> **Records excerpted from a collection**:
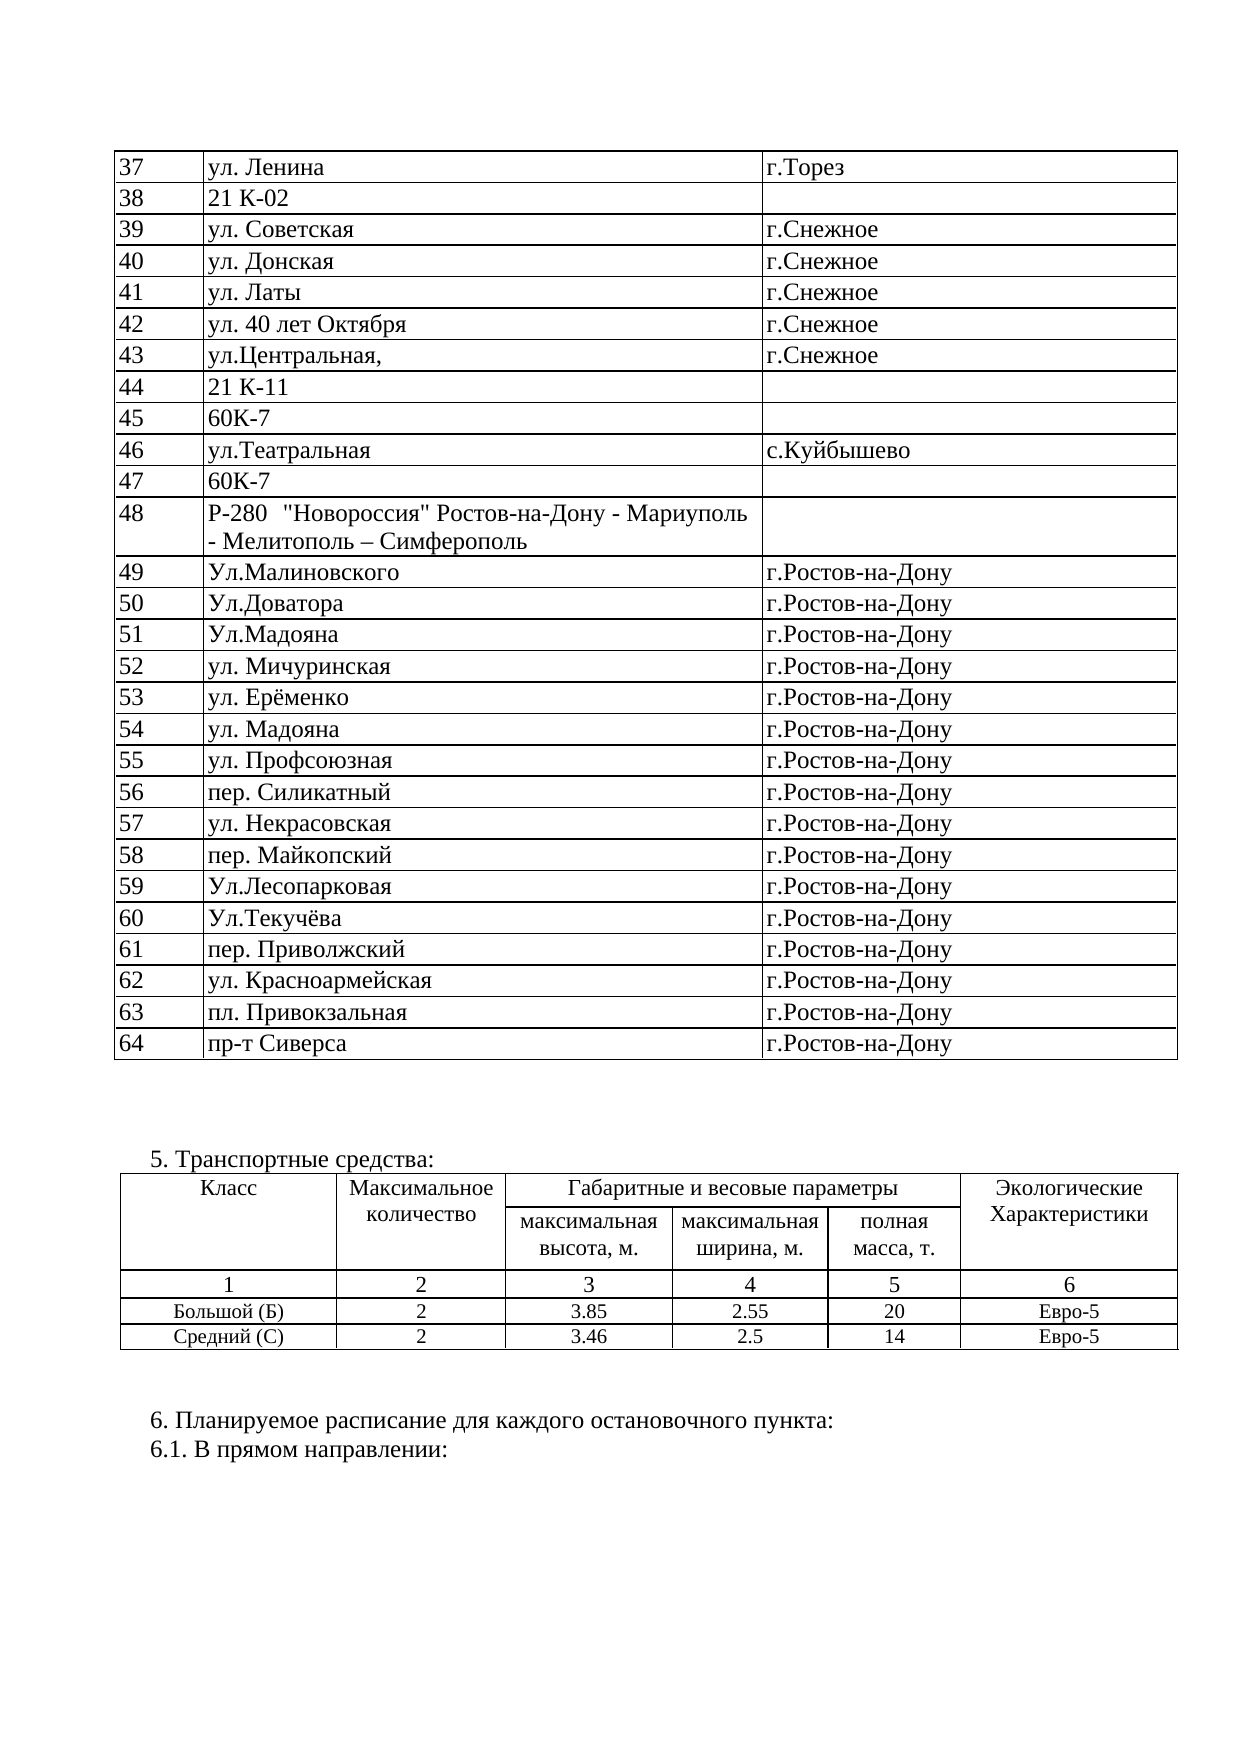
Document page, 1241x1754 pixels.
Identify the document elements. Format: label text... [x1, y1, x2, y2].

table_cell Евро-5 [961, 1299, 1177, 1323]
table_cell пер. Силикатный [204, 777, 762, 807]
table_cell г.Торез [763, 152, 1177, 181]
table_cell [763, 496, 1177, 555]
table_cell 2 [337, 1299, 505, 1323]
table_cell 45 [115, 403, 203, 433]
table_cell Большой (Б) [121, 1299, 336, 1323]
table_cell ул. Ерёменко [204, 683, 762, 712]
table_cell 40 [115, 245, 203, 276]
table_cell 3.85 [506, 1299, 672, 1323]
table_cell 41 [115, 277, 203, 307]
table_cell ул.Центральная, [204, 340, 762, 370]
table_cell с.Куйбышево [763, 433, 1177, 464]
table_cell 53 [115, 682, 203, 712]
table_cell Ул.Доватора [204, 588, 762, 618]
table_header Экологические Характеристики [961, 1174, 1177, 1269]
table_cell Р-280 "Новороссия" Ростов-на-Дону - Мариуполь - Мелитополь – Симферополь [204, 498, 762, 555]
table_cell 6 [961, 1271, 1177, 1297]
table_cell 57 [115, 808, 203, 838]
table_cell 55 [115, 745, 203, 775]
table_cell 2.5 [673, 1325, 827, 1348]
table_cell 5 [829, 1271, 960, 1297]
table_cell 20 [829, 1299, 960, 1323]
table_cell г.Ростов-на-Дону [763, 555, 1177, 587]
table_cell 21 К-02 [204, 183, 762, 213]
table_cell г.Ростов-на-Дону [763, 933, 1177, 964]
table_cell г.Ростов-на-Дону [763, 807, 1177, 838]
table_cell г.Снежное [763, 244, 1177, 276]
table_cell пр-т Сиверса [204, 1029, 762, 1058]
table_cell 56 [115, 776, 203, 807]
table_cell ул. Советская [204, 215, 762, 244]
table_cell г.Снежное [763, 307, 1177, 339]
table_cell 2 [337, 1325, 505, 1348]
table_cell г.Ростов-на-Дону [763, 618, 1177, 649]
table_cell 60К-7 [204, 403, 762, 433]
table_cell ул. Красноармейская [204, 966, 762, 996]
table_cell 51 [115, 619, 203, 649]
table_cell пл. Привокзальная [204, 997, 762, 1027]
table_cell г.Ростов-на-Дону [763, 901, 1177, 933]
table_cell 64 [115, 1028, 203, 1058]
table_cell 58 [115, 839, 203, 870]
table_cell 2 [337, 1271, 505, 1297]
table_cell 50 [115, 588, 203, 618]
table_cell г.Ростов-на-Дону [763, 681, 1177, 712]
table_cell г.Ростов-на-Дону [763, 1027, 1177, 1058]
table_cell Евро-5 [961, 1325, 1177, 1348]
table_cell 52 [115, 651, 203, 681]
table_cell ул. Профсоюзная [204, 746, 762, 775]
table_cell полная масса, т. [829, 1208, 960, 1269]
table_cell ул. Ленина [204, 152, 762, 181]
table_cell г.Ростов-на-Дону [763, 650, 1177, 681]
table_cell Ул.Малиновского [204, 557, 762, 587]
table_cell [763, 370, 1177, 402]
table_cell г.Ростов-на-Дону [763, 775, 1177, 807]
table_cell ул.Театральная [204, 435, 762, 464]
table_cell ул. Мичуринская [204, 651, 762, 681]
table_cell максимальная ширина, м. [673, 1208, 827, 1269]
text 6.1. В прямом направлении: [150, 1434, 1090, 1463]
table_cell ул. Латы [204, 277, 762, 307]
table_cell 42 [115, 308, 203, 339]
table_cell 60 [115, 902, 203, 933]
table_header Класс [121, 1174, 336, 1269]
table_cell 48 [115, 497, 203, 555]
table_cell Ул.Лесопарковая [204, 871, 762, 901]
table_cell [763, 402, 1177, 433]
table_cell 37 [115, 152, 203, 181]
text 6. Планируемое расписание для каждого остановочного пункта: [150, 1405, 1090, 1434]
table_cell г.Снежное [763, 276, 1177, 307]
table_cell г.Ростов-на-Дону [763, 713, 1177, 744]
table_header Максимальное количество [337, 1174, 505, 1269]
table_cell 4 [673, 1271, 827, 1297]
table_cell 14 [829, 1325, 960, 1348]
table_cell 3 [506, 1271, 672, 1297]
table_cell 59 [115, 871, 203, 901]
table_cell ул. Некрасовская [204, 808, 762, 838]
table_cell 39 [115, 214, 203, 244]
table_header Габаритные и весовые параметры [506, 1174, 960, 1206]
table_cell 21 К-11 [204, 372, 762, 402]
table_cell 38 [115, 183, 203, 213]
table_cell 2.55 [673, 1299, 827, 1323]
table_cell пер. Приволжский [204, 934, 762, 964]
table_cell ул. Донская [204, 246, 762, 276]
table_cell Ул.Мадояна [204, 620, 762, 649]
table_cell 54 [115, 714, 203, 744]
table_cell ул. Мадояна [204, 714, 762, 744]
table_cell Средний (С) [121, 1325, 336, 1348]
table_cell г.Снежное [763, 213, 1177, 244]
table_cell 63 [115, 997, 203, 1027]
table_cell г.Ростов-на-Дону [763, 744, 1177, 775]
table_cell г.Снежное [763, 339, 1177, 370]
table_cell г.Ростов-на-Дону [763, 964, 1177, 996]
table_cell 46 [115, 434, 203, 464]
table_cell 60К-7 [204, 466, 762, 496]
table_cell [763, 465, 1177, 496]
table_cell г.Ростов-на-Дону [763, 996, 1177, 1027]
table_cell 43 [115, 340, 203, 370]
table_cell Ул.Текучёва [204, 903, 762, 933]
table_cell г.Ростов-на-Дону [763, 870, 1177, 901]
table_cell 47 [115, 466, 203, 496]
text 5. Транспортные средства: [150, 1144, 1090, 1173]
table_cell 44 [115, 371, 203, 402]
table_cell г.Ростов-на-Дону [763, 838, 1177, 870]
table_cell г.Ростов-на-Дону [763, 587, 1177, 618]
table_cell 49 [115, 556, 203, 587]
table_cell 1 [121, 1271, 336, 1297]
table_cell пер. Майкопский [204, 840, 762, 870]
table_cell 62 [115, 965, 203, 996]
table_cell 3.46 [506, 1325, 672, 1348]
table_cell максимальная высота, м. [506, 1208, 672, 1269]
table_cell 61 [115, 934, 203, 964]
table_cell [763, 181, 1177, 213]
table_cell ул. 40 лет Октября [204, 309, 762, 339]
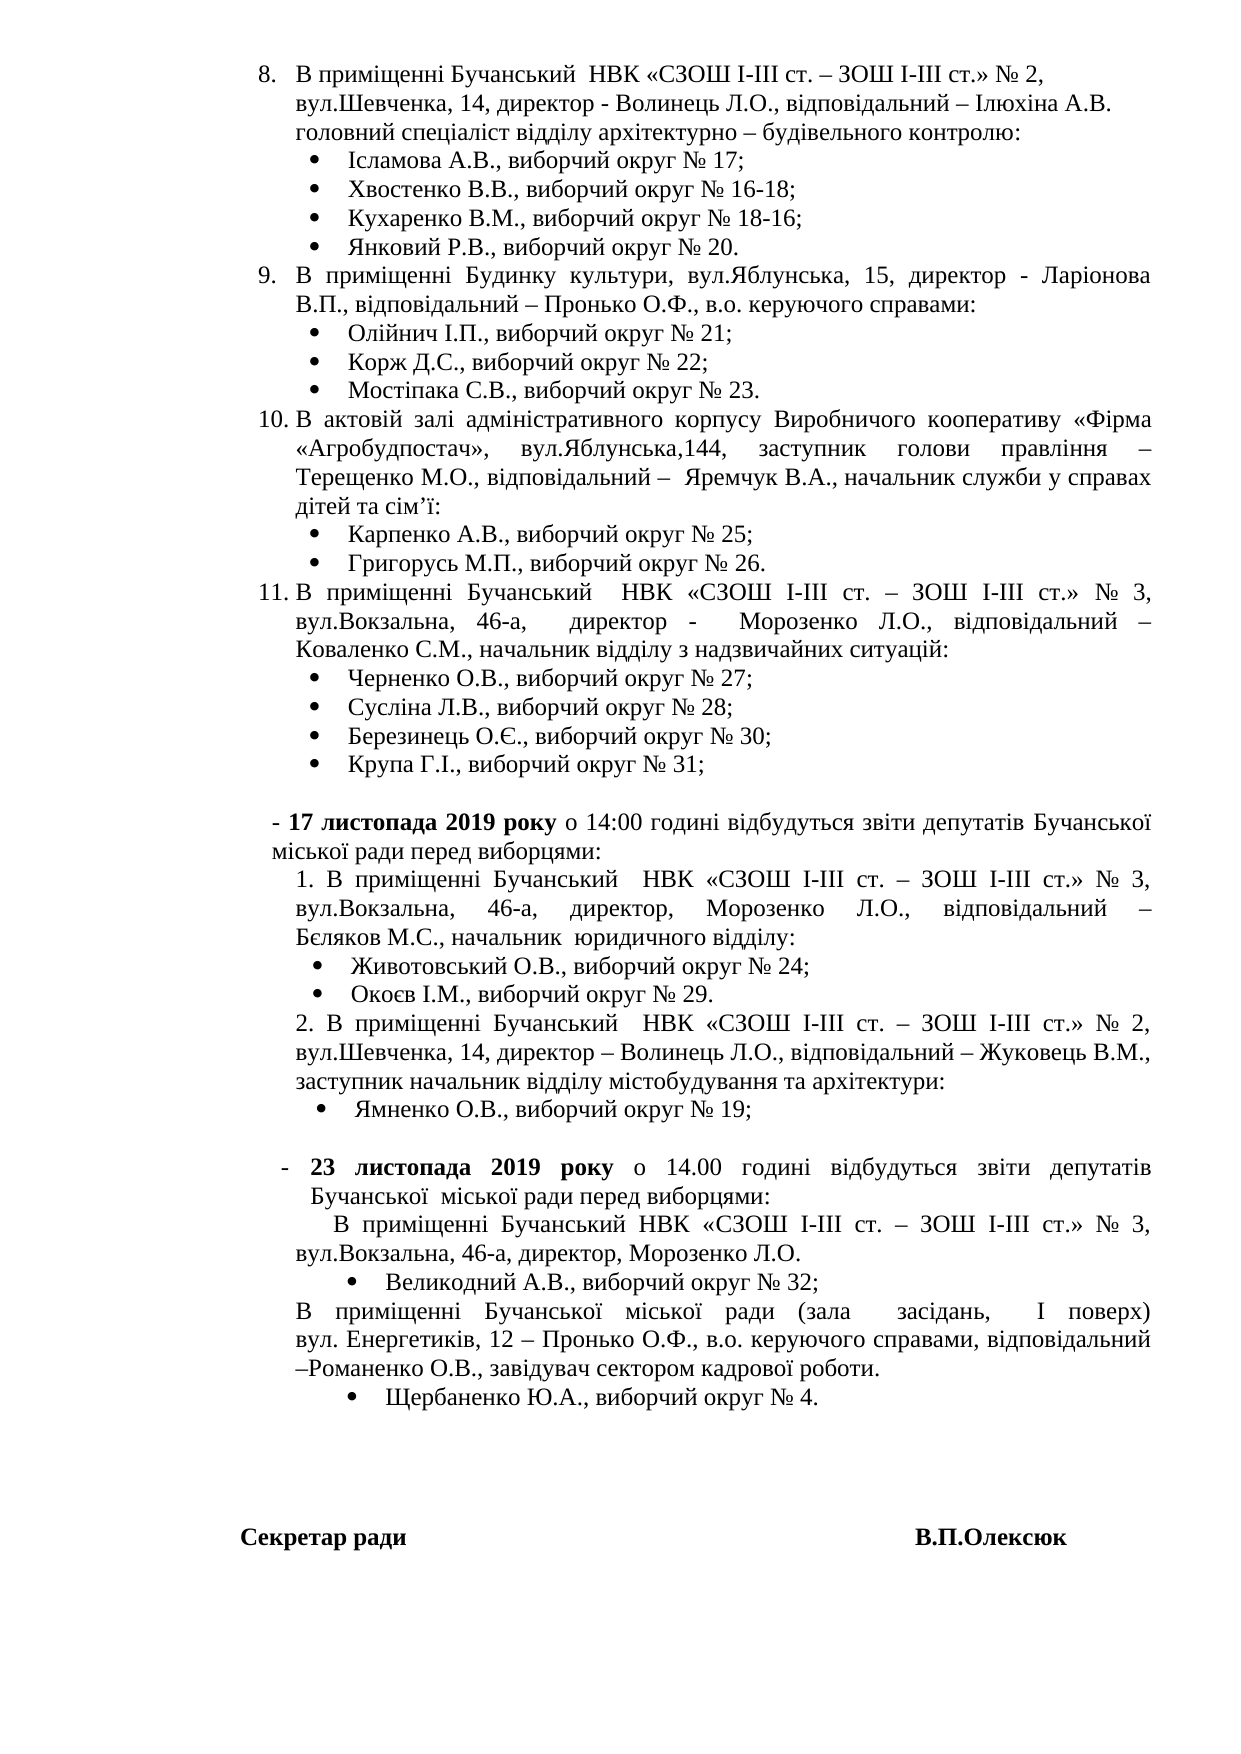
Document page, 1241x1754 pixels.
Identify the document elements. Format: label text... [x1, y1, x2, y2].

> **Brief**: Could the entries above be written out word for word, pictures excluded?

> **Written response**:
Document page, 1241x1754 pixels.
Identify the document elements. Format: label text... [x1, y1, x2, y2].

table_cell Евро-5 [961, 1299, 1177, 1323]
table_cell пер. Силикатный [204, 777, 762, 807]
table_cell г.Торез [763, 152, 1177, 181]
table_cell [763, 496, 1177, 555]
table_cell 2 [337, 1299, 505, 1323]
table_cell 45 [115, 403, 203, 433]
table_cell Большой (Б) [121, 1299, 336, 1323]
table_cell ул. Ерёменко [204, 683, 762, 712]
table_cell 40 [115, 245, 203, 276]
table_cell 3.85 [506, 1299, 672, 1323]
table_cell 41 [115, 277, 203, 307]
table_cell ул.Центральная, [204, 340, 762, 370]
table_cell с.Куйбышево [763, 433, 1177, 464]
table_cell 53 [115, 682, 203, 712]
table_cell Ул.Доватора [204, 588, 762, 618]
table_header Экологические Характеристики [961, 1174, 1177, 1269]
table_cell Р-280 "Новороссия" Ростов-на-Дону - Мариуполь - Мелитополь – Симферополь [204, 498, 762, 555]
table_cell 6 [961, 1271, 1177, 1297]
table_cell 57 [115, 808, 203, 838]
table_cell 55 [115, 745, 203, 775]
table_cell 2.5 [673, 1325, 827, 1348]
table_cell 5 [829, 1271, 960, 1297]
table_cell 20 [829, 1299, 960, 1323]
table_cell г.Ростов-на-Дону [763, 555, 1177, 587]
table_cell 21 К-02 [204, 183, 762, 213]
table_cell г.Ростов-на-Дону [763, 933, 1177, 964]
table_cell г.Ростов-на-Дону [763, 807, 1177, 838]
table_cell г.Снежное [763, 244, 1177, 276]
table_cell пр-т Сиверса [204, 1029, 762, 1058]
table_cell 56 [115, 776, 203, 807]
table_cell ул. Советская [204, 215, 762, 244]
table_cell г.Снежное [763, 307, 1177, 339]
table_cell 2 [337, 1325, 505, 1348]
table_cell г.Ростов-на-Дону [763, 618, 1177, 649]
table_cell 60К-7 [204, 403, 762, 433]
table_cell ул. Красноармейская [204, 966, 762, 996]
table_cell 51 [115, 619, 203, 649]
table_cell пл. Привокзальная [204, 997, 762, 1027]
table_cell г.Ростов-на-Дону [763, 901, 1177, 933]
table_cell 64 [115, 1028, 203, 1058]
table_cell 58 [115, 839, 203, 870]
table_cell 2 [337, 1271, 505, 1297]
table_cell 50 [115, 588, 203, 618]
table_cell г.Ростов-на-Дону [763, 681, 1177, 712]
table_cell г.Ростов-на-Дону [763, 1027, 1177, 1058]
table_cell Евро-5 [961, 1325, 1177, 1348]
table_cell 52 [115, 651, 203, 681]
table_cell ул. Профсоюзная [204, 746, 762, 775]
table_cell полная масса, т. [829, 1208, 960, 1269]
table_cell ул. Ленина [204, 152, 762, 181]
table_cell г.Ростов-на-Дону [763, 650, 1177, 681]
table_cell Ул.Малиновского [204, 557, 762, 587]
table_cell [763, 370, 1177, 402]
table_cell г.Ростов-на-Дону [763, 775, 1177, 807]
table_cell ул.Театральная [204, 435, 762, 464]
table_cell ул. Мичуринская [204, 651, 762, 681]
table_cell максимальная ширина, м. [673, 1208, 827, 1269]
text 6.1. В прямом направлении: [150, 1434, 1090, 1463]
table_cell ул. Латы [204, 277, 762, 307]
table_cell 42 [115, 308, 203, 339]
table_cell 60 [115, 902, 203, 933]
table_header Класс [121, 1174, 336, 1269]
table_cell 48 [115, 497, 203, 555]
table_cell Ул.Лесопарковая [204, 871, 762, 901]
table_cell [763, 402, 1177, 433]
table_cell 37 [115, 152, 203, 181]
text 6. Планируемое расписание для каждого остановочного пункта: [150, 1405, 1090, 1434]
table_cell г.Снежное [763, 276, 1177, 307]
table_cell г.Ростов-на-Дону [763, 713, 1177, 744]
table_header Максимальное количество [337, 1174, 505, 1269]
table_cell 4 [673, 1271, 827, 1297]
table_cell 14 [829, 1325, 960, 1348]
table_cell 3 [506, 1271, 672, 1297]
table_cell 59 [115, 871, 203, 901]
table_cell ул. Некрасовская [204, 808, 762, 838]
table_cell 39 [115, 214, 203, 244]
table_header Габаритные и весовые параметры [506, 1174, 960, 1206]
table_cell 21 К-11 [204, 372, 762, 402]
table_cell 38 [115, 183, 203, 213]
table_cell 2.55 [673, 1299, 827, 1323]
table_cell пер. Приволжский [204, 934, 762, 964]
table_cell ул. Донская [204, 246, 762, 276]
table_cell Ул.Мадояна [204, 620, 762, 649]
table_cell 54 [115, 714, 203, 744]
table_cell ул. Мадояна [204, 714, 762, 744]
table_cell Средний (С) [121, 1325, 336, 1348]
table_cell г.Снежное [763, 213, 1177, 244]
table_cell 63 [115, 997, 203, 1027]
table_cell г.Ростов-на-Дону [763, 744, 1177, 775]
table_cell г.Снежное [763, 339, 1177, 370]
table_cell г.Ростов-на-Дону [763, 964, 1177, 996]
table_cell 46 [115, 434, 203, 464]
table_cell 60К-7 [204, 466, 762, 496]
table_cell [763, 465, 1177, 496]
table_cell г.Ростов-на-Дону [763, 996, 1177, 1027]
table_cell 43 [115, 340, 203, 370]
table_cell Ул.Текучёва [204, 903, 762, 933]
table_cell г.Ростов-на-Дону [763, 870, 1177, 901]
table_cell 47 [115, 466, 203, 496]
text 5. Транспортные средства: [150, 1144, 1090, 1173]
table_cell 44 [115, 371, 203, 402]
table_cell г.Ростов-на-Дону [763, 838, 1177, 870]
table_cell г.Ростов-на-Дону [763, 587, 1177, 618]
table_cell 49 [115, 556, 203, 587]
table_cell 1 [121, 1271, 336, 1297]
table_cell пер. Майкопский [204, 840, 762, 870]
table_cell 62 [115, 965, 203, 996]
table_cell 3.46 [506, 1325, 672, 1348]
table_cell максимальная высота, м. [506, 1208, 672, 1269]
table_cell 61 [115, 934, 203, 964]
table_cell [763, 181, 1177, 213]
table_cell ул. 40 лет Октября [204, 309, 762, 339]
Document page, 1241x1754 pixels.
Identify the document elements. Format: label text... [x1, y1, x2, y2].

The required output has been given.